* Start EXERCISE MATERIALS *

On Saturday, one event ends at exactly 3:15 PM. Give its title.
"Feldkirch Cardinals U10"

* End EXERCISE MATERIALS *
* Start EXERCISE MATERIALS *

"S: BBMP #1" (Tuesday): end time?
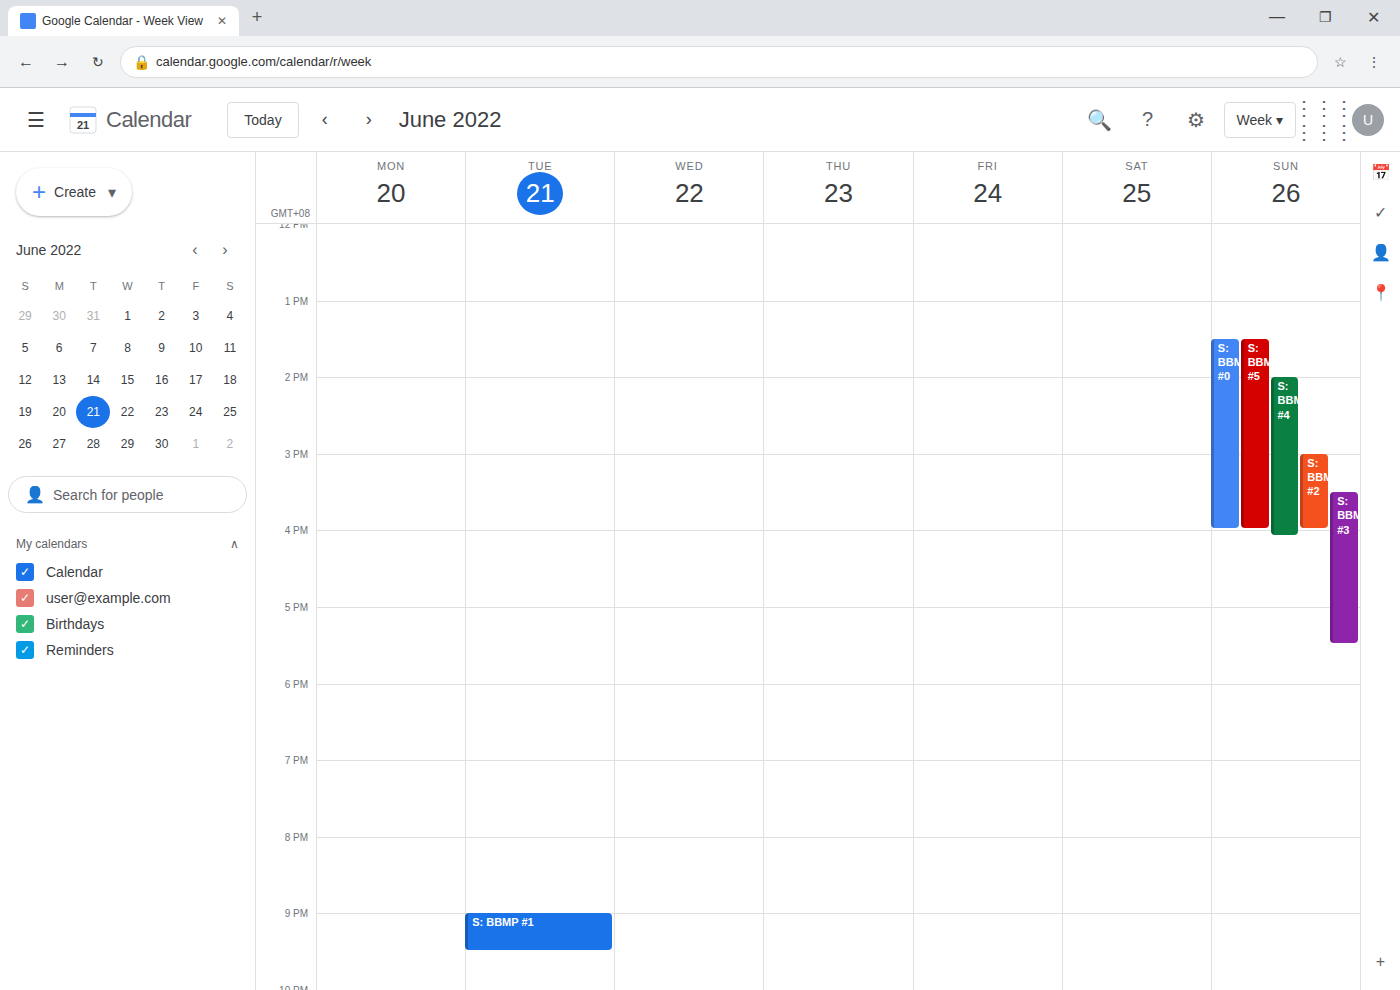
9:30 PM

* End EXERCISE MATERIALS *
* Start EXERCISE MATERIALS *

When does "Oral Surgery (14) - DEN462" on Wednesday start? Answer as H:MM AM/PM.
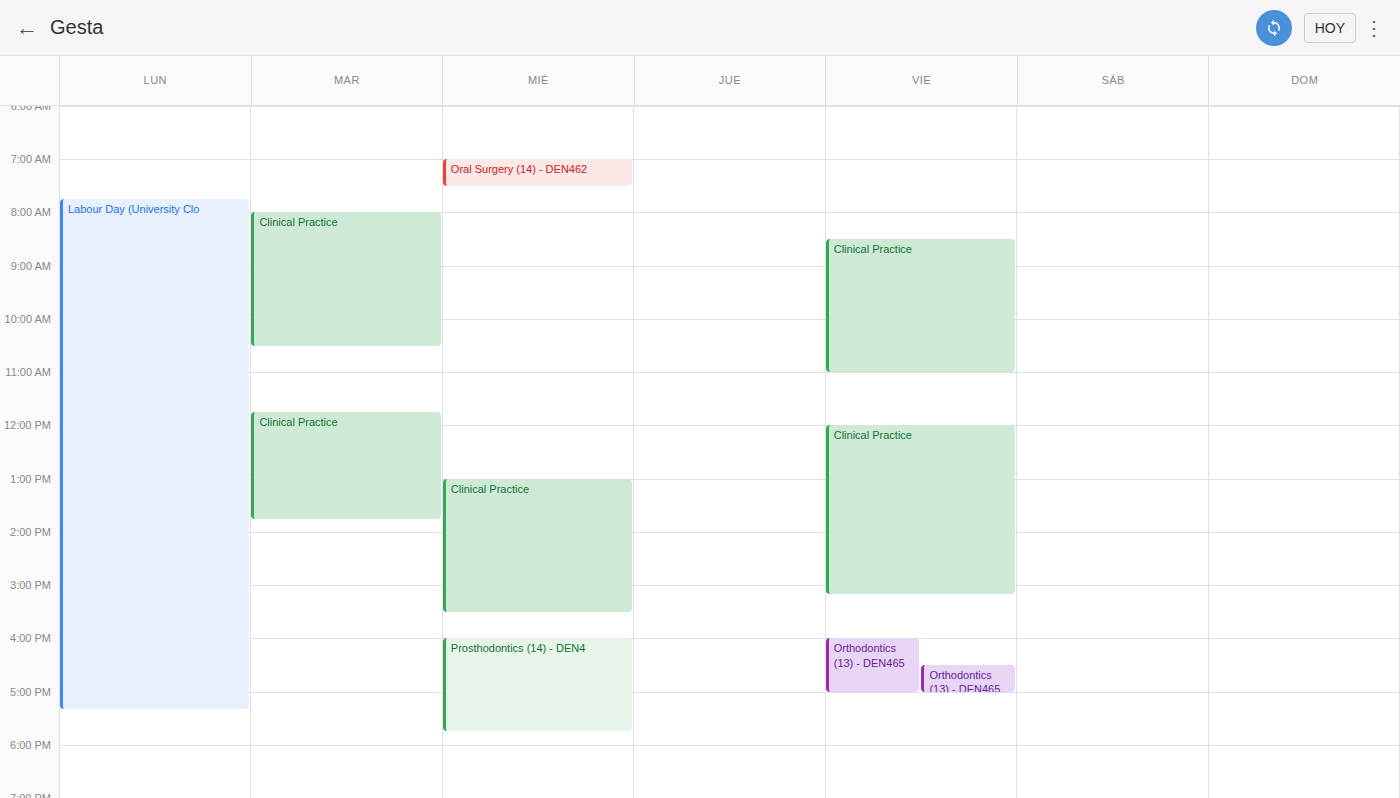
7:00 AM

* End EXERCISE MATERIALS *

EXERCISE
Count the lines in the listing above that contain the word "Saturday", and reply with that number alone.

SOLVED EXERCISE
1